> **作業指示**:
学習文によれば、オタマジャクシはサンショウウオ幼生の接触を受けると、体のどの部分をどのように変化させますか。

---------- 学習文

「表現型可塑性が相互作用を変える −エゾサンショウウオ幼生とエゾアカガエル幼生の捕食-被食関係−」

岸田治

 

捕食の危険を察知した動物が被食を回避するために住み場所を変えることにより、この動物にそれまで捕食されていた餌種が危険から開放され、新たな住み場所では別の種が餌として利用されることがある。このように、食物連鎖の中間種による被食回避の行動が、その行動を誘発した上位の捕食者種と下位の餌種とを間接的に結びつける現象は、陸域と水域を問わず、様々な群集において普遍的にみられる。また、このような行動を介在する間接効果は、実際に中間種が捕食されることによって生じる密度を介在する間接効果よりも、群集構成種の個体数に対して大きな影響をもつことがあり、捕食−被食関係に基づいて群集の動態を解明しようとする研究者たちが注目する生態学的事象の一つである。しかし、動物たちは捕食―被食関係のなかで行動のみを変えているわけではない。近年、進化生態学者は、捕食者と被食者の双方が相互作用の強さに応じて形態や生活史を可塑的に変化させているという事例を数多く発見し、それらがもつ適応的な意味を次々と明らかにしてきた。行動と同じく形態や生活史の可塑性にも、個体数を左右するような、重要な生態学的な意味があるのではないだろうか? 多くの生態学者は、形態や生活史の変化が個体群動態に果たす役割を、明らかにすることの必要性を認識し始めた。私たちは、北海道の池の生物群集を構成するエゾサンショウウオ幼生とエゾアカガエルのオタマジャクシの捕食‐被食関係を対象とし、複数の形質にみられる可塑性の生態学的意義を解明するための研究を展開している。2種の幼生は、行動・形態・生活史において多様かつ明瞭な可塑性を示す。たとえば、オタマジャクシはサンショウウオ幼生の接触を受けると、頭胴部を大きく膨らませることで、サンショウウオ幼生に丸呑みされるのを防ぐ。一方で、サンショウウオ幼生は、同種やオタマジャクシの密度が高いときには、一部の個体が成長に伴って大きな口顎をもつように変化する。彼らはやがて変態により池の外へと出ていくが、そのタイミングは成長に依存した可塑性を示す。特にサンショウウオ幼生は、孵化した年のうちに変態することなく池の中で冬を越し、翌春も幼生として池に留まることがある。本講演では今年行った2つの研究の成果を報告し、この系の個体数の動態に個体の形質変化が強く関与している可能性を指摘したい。まず、防御形態を介した間接相互作用の実証例として、サンショウウオ幼生が誘導したオタマジャクシの防御形態が、サンショウウオ幼生間の共食いを強めることを示唆した実験研究を紹介する。次に、池の中で越冬し大型化したサンショウウオ幼生が、翌年に加入する2種の幼生の表現型可塑性に影響し、それがサンショウウオ幼生の個体数を決めることを示した研究を紹介する。

--------------------
---------- 保存データ

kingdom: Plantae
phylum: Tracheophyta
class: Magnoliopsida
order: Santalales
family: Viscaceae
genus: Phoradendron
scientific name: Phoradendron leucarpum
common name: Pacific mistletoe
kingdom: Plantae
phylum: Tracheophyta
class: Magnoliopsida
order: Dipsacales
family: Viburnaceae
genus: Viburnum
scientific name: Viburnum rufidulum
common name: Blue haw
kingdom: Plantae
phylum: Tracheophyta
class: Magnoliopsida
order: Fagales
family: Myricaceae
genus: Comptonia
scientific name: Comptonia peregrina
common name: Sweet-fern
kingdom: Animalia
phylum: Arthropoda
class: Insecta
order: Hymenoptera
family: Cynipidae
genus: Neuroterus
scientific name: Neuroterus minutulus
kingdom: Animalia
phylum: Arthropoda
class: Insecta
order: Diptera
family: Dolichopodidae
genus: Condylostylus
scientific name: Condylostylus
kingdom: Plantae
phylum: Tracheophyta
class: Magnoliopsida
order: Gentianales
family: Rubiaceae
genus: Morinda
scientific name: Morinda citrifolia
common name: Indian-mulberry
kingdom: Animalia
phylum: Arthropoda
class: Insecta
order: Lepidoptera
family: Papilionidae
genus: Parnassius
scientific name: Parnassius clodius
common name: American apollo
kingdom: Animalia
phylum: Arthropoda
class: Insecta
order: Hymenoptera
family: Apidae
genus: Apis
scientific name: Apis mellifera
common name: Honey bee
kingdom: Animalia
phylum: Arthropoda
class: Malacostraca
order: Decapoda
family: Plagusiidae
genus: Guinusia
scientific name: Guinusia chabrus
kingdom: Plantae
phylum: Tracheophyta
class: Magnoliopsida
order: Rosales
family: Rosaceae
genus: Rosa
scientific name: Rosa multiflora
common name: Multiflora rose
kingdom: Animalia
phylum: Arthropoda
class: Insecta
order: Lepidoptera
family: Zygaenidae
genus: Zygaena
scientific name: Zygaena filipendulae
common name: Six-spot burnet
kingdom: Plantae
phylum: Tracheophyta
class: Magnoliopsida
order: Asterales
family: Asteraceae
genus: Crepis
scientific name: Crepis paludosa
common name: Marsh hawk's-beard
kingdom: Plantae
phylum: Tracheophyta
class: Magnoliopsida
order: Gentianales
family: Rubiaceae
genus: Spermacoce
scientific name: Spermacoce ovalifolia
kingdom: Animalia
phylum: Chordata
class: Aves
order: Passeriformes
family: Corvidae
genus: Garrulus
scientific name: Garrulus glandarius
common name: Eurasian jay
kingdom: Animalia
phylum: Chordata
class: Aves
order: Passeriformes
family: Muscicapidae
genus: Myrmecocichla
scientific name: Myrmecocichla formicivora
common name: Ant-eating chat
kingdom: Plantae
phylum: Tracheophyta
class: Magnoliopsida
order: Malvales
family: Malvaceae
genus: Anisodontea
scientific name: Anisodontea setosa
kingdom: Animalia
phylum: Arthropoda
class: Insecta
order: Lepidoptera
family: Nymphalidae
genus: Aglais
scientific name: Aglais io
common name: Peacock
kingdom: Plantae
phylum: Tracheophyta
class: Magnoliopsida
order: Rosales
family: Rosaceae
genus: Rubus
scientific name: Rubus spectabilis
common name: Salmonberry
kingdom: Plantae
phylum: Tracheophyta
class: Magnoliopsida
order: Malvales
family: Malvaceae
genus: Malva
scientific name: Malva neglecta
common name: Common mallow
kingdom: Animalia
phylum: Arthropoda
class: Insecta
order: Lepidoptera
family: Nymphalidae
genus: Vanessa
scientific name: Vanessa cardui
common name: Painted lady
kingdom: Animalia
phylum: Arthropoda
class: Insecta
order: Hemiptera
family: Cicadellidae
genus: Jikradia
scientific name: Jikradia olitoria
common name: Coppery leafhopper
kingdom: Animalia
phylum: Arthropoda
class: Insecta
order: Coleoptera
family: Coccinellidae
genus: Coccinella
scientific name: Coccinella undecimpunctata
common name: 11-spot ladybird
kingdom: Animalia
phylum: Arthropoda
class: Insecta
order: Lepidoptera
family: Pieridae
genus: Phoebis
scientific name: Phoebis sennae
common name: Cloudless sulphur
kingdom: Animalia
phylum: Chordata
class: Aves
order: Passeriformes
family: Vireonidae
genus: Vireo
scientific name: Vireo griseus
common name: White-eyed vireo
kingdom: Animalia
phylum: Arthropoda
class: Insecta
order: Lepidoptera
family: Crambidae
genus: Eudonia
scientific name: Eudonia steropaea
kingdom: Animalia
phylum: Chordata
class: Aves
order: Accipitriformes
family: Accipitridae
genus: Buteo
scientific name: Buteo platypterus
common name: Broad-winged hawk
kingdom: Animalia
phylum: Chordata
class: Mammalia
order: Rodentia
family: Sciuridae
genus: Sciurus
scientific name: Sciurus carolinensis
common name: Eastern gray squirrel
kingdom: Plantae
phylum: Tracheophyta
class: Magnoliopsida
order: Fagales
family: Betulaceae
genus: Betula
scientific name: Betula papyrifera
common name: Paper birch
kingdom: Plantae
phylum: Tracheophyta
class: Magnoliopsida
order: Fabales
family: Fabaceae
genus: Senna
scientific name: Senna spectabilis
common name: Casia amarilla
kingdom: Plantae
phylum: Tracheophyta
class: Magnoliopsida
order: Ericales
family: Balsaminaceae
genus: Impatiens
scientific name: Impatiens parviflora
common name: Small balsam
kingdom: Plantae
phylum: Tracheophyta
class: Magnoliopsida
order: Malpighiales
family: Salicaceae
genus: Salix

--------------------

> **解答**:
頭胴部を大きく膨らませ、サンショウウオ幼生に丸呑みされるのを防ぎます。